CERN Accelerating science

Find command and extracting other keys

Hello,

We’re looking at migrating several hundred TB between two clusters, and there’s a fair bit of metadata and extended attributes we’d like to preserve.

The find command via HTTP is incredibly fast, allowing us to pull records on about 150k files per second. I can extract the mtime and ctime easily enough, but we’d like to be able to pull some xattr objects too.

I’m using the command:

curl -H ‘Remote-User:user’ -sL ‘http://mgmhost:8000/proc/user/?mgm.cmd=find&mgm.option=dfMC&mgm.path=/eos/path/path/path/

We have minio_contenttype, and minio_etag as xattrs on all objects, and I’d love if find could return these as part of the find. Is this possible? I can’t seem to work out from the source if it will.

David, you can use fileinfo to get the extra attributes of files in a directory.

The issue here is fileinfo only tells you about the children, so you will need to call this per directory/sub-directory

Michael,

Thanks, we’re aware of this! fileinfo is the method we currently use to get xattrs from files/dirs. The limitations you mentioned are the reasons why we’re using find instead of fileinfo to pull the records.
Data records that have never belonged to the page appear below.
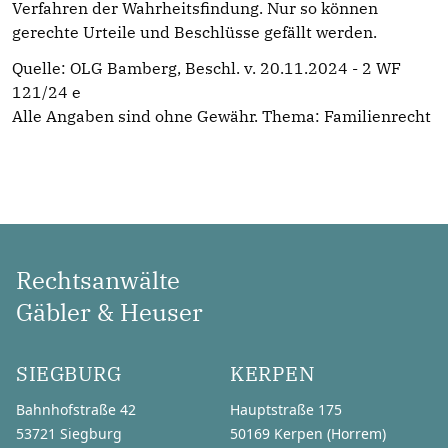
Verfahren der Wahrheitsfindung. Nur so können
gerechte Urteile und Beschlüsse gefällt werden.
Quelle: OLG Bamberg, Beschl. v. 20.11.2024 - 2 WF
121/24 e
Alle Angaben sind ohne Gewähr. Thema:
Familienrecht
Rechtsanwälte
Gäbler & Heuser
SIEGBURG
KERPEN
Bahnhofstraße 42
Hauptstraße 175
53721 Siegburg
50169 Kerpen (Horrem)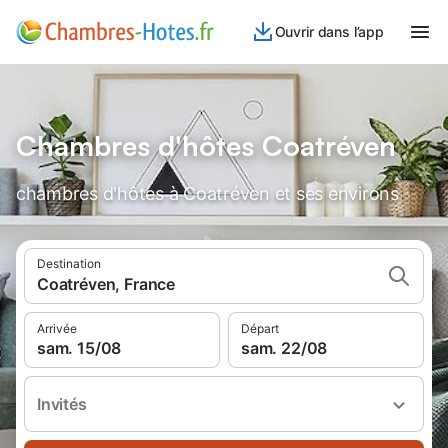
Ouvrir dans l’app
Chambres d'hôtes Coatréven
chambres d'hôtes à Coatréven et ses environs
Destination
Coatréven, France
Arrivée
Départ
sam. 15/08
sam. 22/08
Invités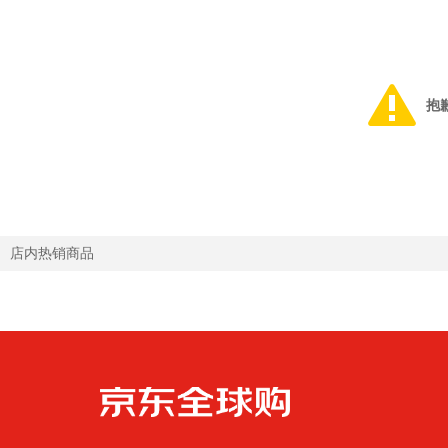
抱
店内热销商品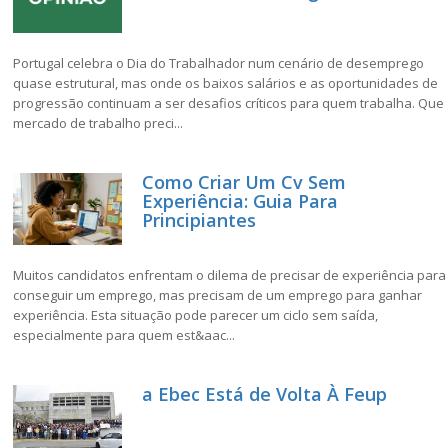
Portugal celebra o Dia do Trabalhador num cenário de desemprego
quase estrutural, mas onde os baixos salários e as oportunidades de
progressão continuam a ser desafios críticos para quem trabalha. Que
mercado de trabalho preci...
Como Criar Um Cv Sem
Experiência: Guia Para
Principiantes
Muitos candidatos enfrentam o dilema de precisar de experiência para
conseguir um emprego, mas precisam de um emprego para ganhar
experiência. Esta situação pode parecer um ciclo sem saída,
especialmente para quem est&aac...
a Ebec Está de Volta À Feup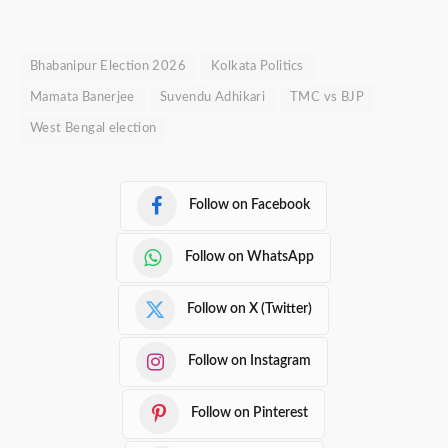
Bhabanipur Election 2026
Kolkata Politics
Mamata Banerjee
Suvendu Adhikari
TMC vs BJP
West Bengal election
Follow on Facebook
Follow on WhatsApp
Follow on X (Twitter)
Follow on Instagram
Follow on Pinterest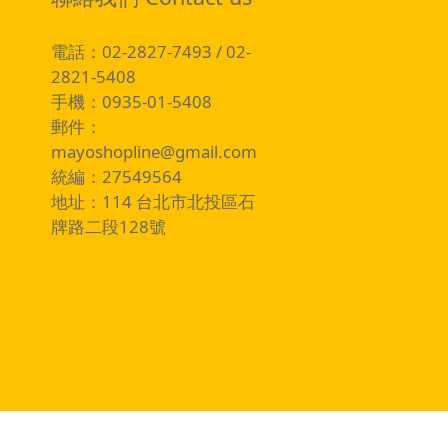
電話：02-2827-7493 / 02-
2821-5408
手機：0935-01-5408
郵件：
mayoshopline@gmail.com
統編：27549564
地址：114 台北市北投區石
牌路二段128號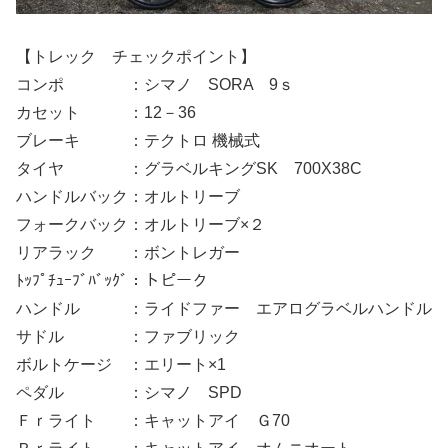
【トレック チェックポイント】
コンポ ：シマノ SORA 9ｓ
カセット ：12－36
ブレーキ ：テクトロ 機械式
タイヤ ：グラベルキングSK 700X38C
ハンドルバック：オルトリーブ
フォークバック：オルトリーブ×２
リアラック ：ボントレガー
ﾄｯﾌﾟﾁｭｰﾌﾞﾊﾞｯｸﾞ：トピーク
ハンドル ：ライドファー エアログラベルハンドル
サドル ：ファブリック
ボルトケージ ：エリート×1
ペダル ：シマノ SPD
Ｆｒライト ：キャットアイ Ｇ70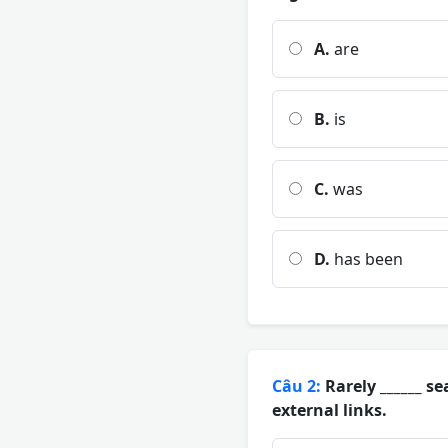
A.
are
B.
is
C.
was
D.
has been
Câu 2:
Rarely ______ s
external links.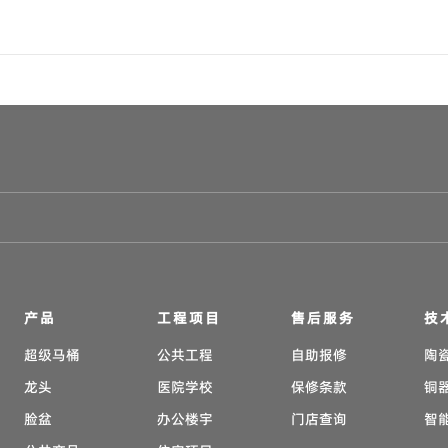
产品
工程项目
售后服务
技
超级马桶
公共工程
自助报修
陶
龙头
医院学校
保修条款
铜
脸盆
办公楼宇
门店查询
智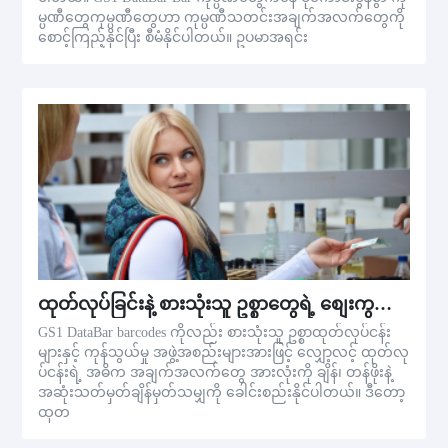
မ္ပဏီတွေကုမ္ပဏီတွေဟာ ကုမ္ပဏီသတင်းအချက်အလက်တွေကို
စောင့်ကြည့်နိုင်ပြီး စီမံနိုင်ပါတယ်။ ဥပမာအရင်း
ထုတ်လုပ်ခြင်းနဲ့ စားသုံးသူ ဥစ္စာတွေရဲ့ စျေးကွက်ခြင်း
GS1 DataBar barcodes ကိုလည်း စားသုံးသူ ဥစ္စာထုတ်လုပ်ငန်း
များနှင့် ကုန်သွယ်မှု အဖွဲ့အစည်းများအားဖြင့် လျှော့လင့် ထုတ်လု
ပ်ငန်းရဲ့ အဓိက အချက်အလက်တွေ အားလုံးကို ချိန်၊ တန်ဖိုးနဲ့
အဆုံးသတ်မှတ်ချိန်မှတ်သမျှကို ခေါင်းစည်းနိုင်ပါတယ်။ ဒီတော့
ထုတ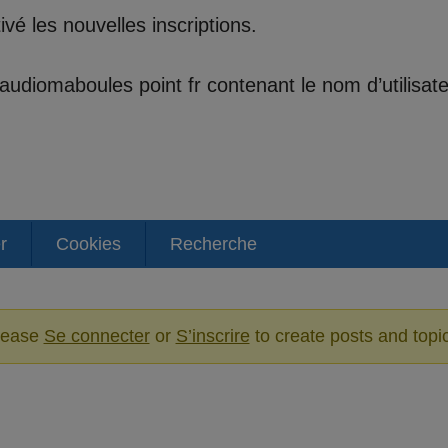
é les nouvelles inscriptions.
t audiomaboules point fr contenant le nom d’utilisa
r
Cookies
Recherche
lease
Se connecter
or
S’inscrire
to create posts and topi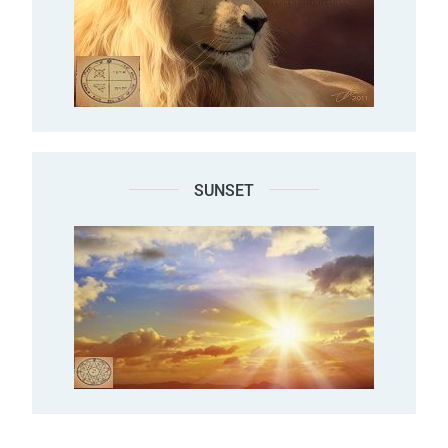
SUNSET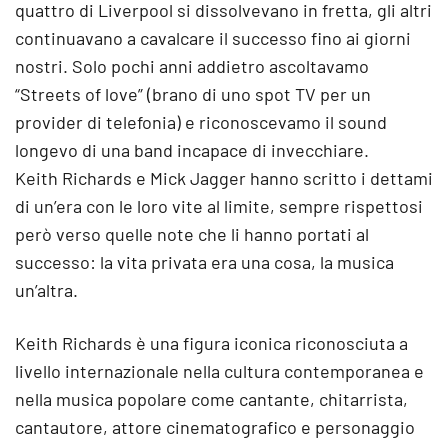
quattro di Liverpool si dissolvevano in fretta, gli altri
continuavano a cavalcare il successo fino ai giorni
nostri. Solo pochi anni addietro ascoltavamo
“Streets of love” (brano di uno spot TV per un
provider di telefonia) e riconoscevamo il sound
longevo di una band incapace di invecchiare.
Keith Richards e Mick Jagger hanno scritto i dettami
di un’era con le loro vite al limite, sempre rispettosi
però verso quelle note che li hanno portati al
successo: la vita privata era una cosa, la musica
un’altra.
Keith Richards è una figura iconica riconosciuta a
livello internazionale nella cultura contemporanea e
nella musica popolare come cantante, chitarrista,
cantautore, attore cinematografico e personaggio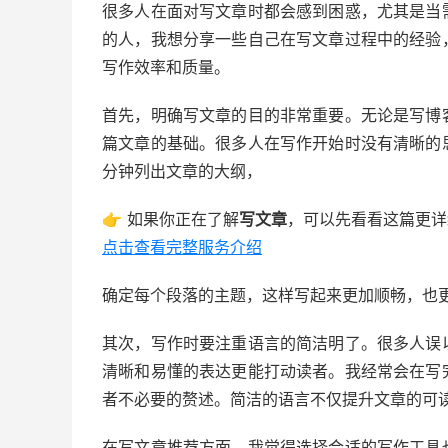
很多人在面对写文章时都会感到困惑，尤其是当
的人，我想分享一些自己在写文章过程中的经验
写作效率和质量。
首先，明确写文章的目的非常重要。无论是写博
篇文章的基础。很多人在写作开始时没有清晰的
分钟列出文章的大纲，
👉 如果你正在了解
写文章
，可以先看看这篇更详
点击查看完整服务介绍
确定每个段落的主题，这样写起来更加顺畅，也
其次，写作时要注重语言的简洁明了。很多人误
清晰和易懂的表达更能打动读者。我经常会在写
者不必要的赘述。简洁的语言不仅提升文章的可
在写文章推荐方面，我觉得选择合适的写作工具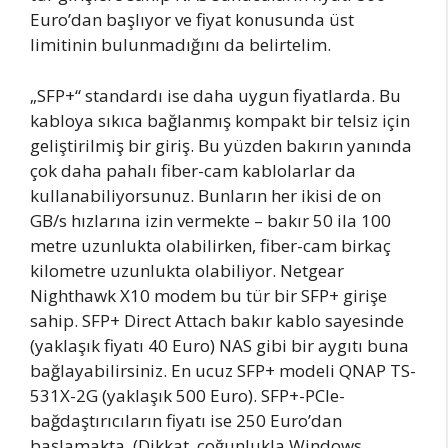
Euro’dan başlıyor ve fiyat konusunda üst
limitinin bulunmadığını da belirtelim.
„SFP+“ standardı ise daha uygun fiyatlarda. Bu
kabloya sıkıca bağlanmış kompakt bir telsiz için
geliştirilmiş bir giriş. Bu yüzden bakırın yanında
çok daha pahalı fiber-cam kablolarlar da
kullanabiliyorsunuz. Bunların her ikisi de on
GB/s hızlarına izin vermekte – bakır 50 ila 100
metre uzunlukta olabilirken, fiber-cam birkaç
kilometre uzunlukta olabiliyor. Netgear
Nighthawk X10 modem bu tür bir SFP+ girişe
sahip. SFP+ Direct Attach bakır kablo sayesinde
(yaklaşık fiyatı 40 Euro) NAS gibi bir aygıtı buna
bağlayabilirsiniz. En ucuz SFP+ modeli QNAP TS-
531X-2G (yaklaşık 500 Euro). SFP+-PCIe-
bağdaştırıcıların fiyatı ise 250 Euro’dan
başlamakta. (Dikkat, çoğunlukla Windows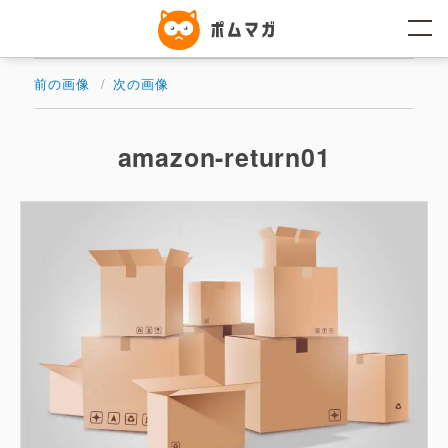
コ
ン
テ
ン
ツ
前の画像
次の画像
へ
ス
キ
ッ
amazon-return01
プ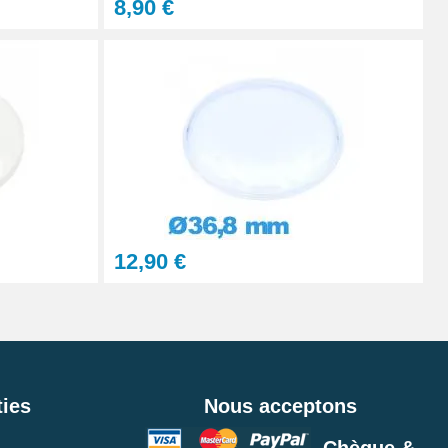
8,90 €
12,90 €
ies
Nous acceptons
, Chèque &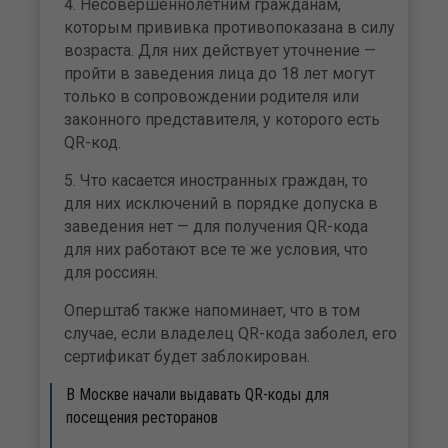
4. Несовершеннолетним гражданам,
которым прививка противопоказана в силу
возраста. Для них действует уточнение —
пройти в заведения лица до 18 лет могут
только в сопровождении родителя или
законного представителя, у которого есть
QR-код.
5. Что касается иностранных граждан, то
для них исключений в порядке допуска в
заведения нет — для получения QR-кода
для них работают все те же условия, что
для россиян.
Оперштаб также напоминает, что в том
случае, если владелец QR-кода заболел, его
сертификат будет заблокирован.
В Москве начали выдавать QR-коды для
посещения ресторанов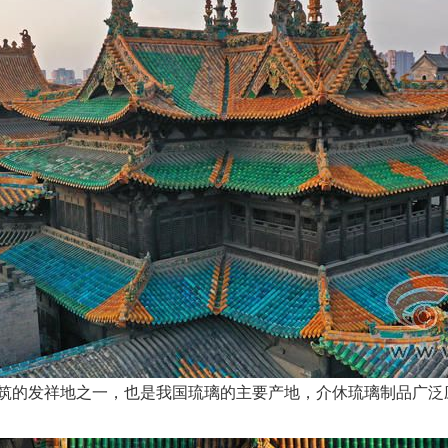
筑的发祥地之一，也是我国琉璃的主要产地，介休琉璃制品广泛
David is asking if it’s possible to use the find command to extract xattrs in addition to mtime/ctime etc. There doesn’t seem to be a flag that allows this, but if it’s at all possible, this feature would be extremely useful! :slight_smile:

David you want to run this, which does what you want … just need some parsing …

curl -H ‘Remote-User:user’ -sL ‘http://mgmhost:8000/proc/user/?mgm.cmd=find&mgm.option=I&mgm.path=/eos/path/path/path/’

Thanks @apeters, that solves part of the problem for me.

I didn’t realise I (capital eye - I) was an option, I’ll explore that and do a pull request for an update of the CLI help if I’m not beaten to it.

I see the xattrn fields for sys.attr.link, and sys.mtime.propagation which are set on directories, but I’d like to be able to see xattrs on files if possible.

As an example, I have:
EOS Console [root://localhost] |/> attr ls /eos/path…/nfcapd.201811262355
minio_contenttype=“application/octet-stream”
minio_etag=“1c3a64a5d1e6bed6b410a792141bb4f7”

Is it possible to expose these two attrs on a file via find? I tried the -p and -x options without success.

I just push the little fix to print them for files as well.

To use an Australian informal colloquialism, @apeters, you little ripper!

I can confirm that having upgraded a slave mgm to the d5ccba1 commit, the ‘I’ option on a HTTP fetch is exposing all the attribute metdata. Thank you, you’ve saved me a further few tens of millions of HTTP queries!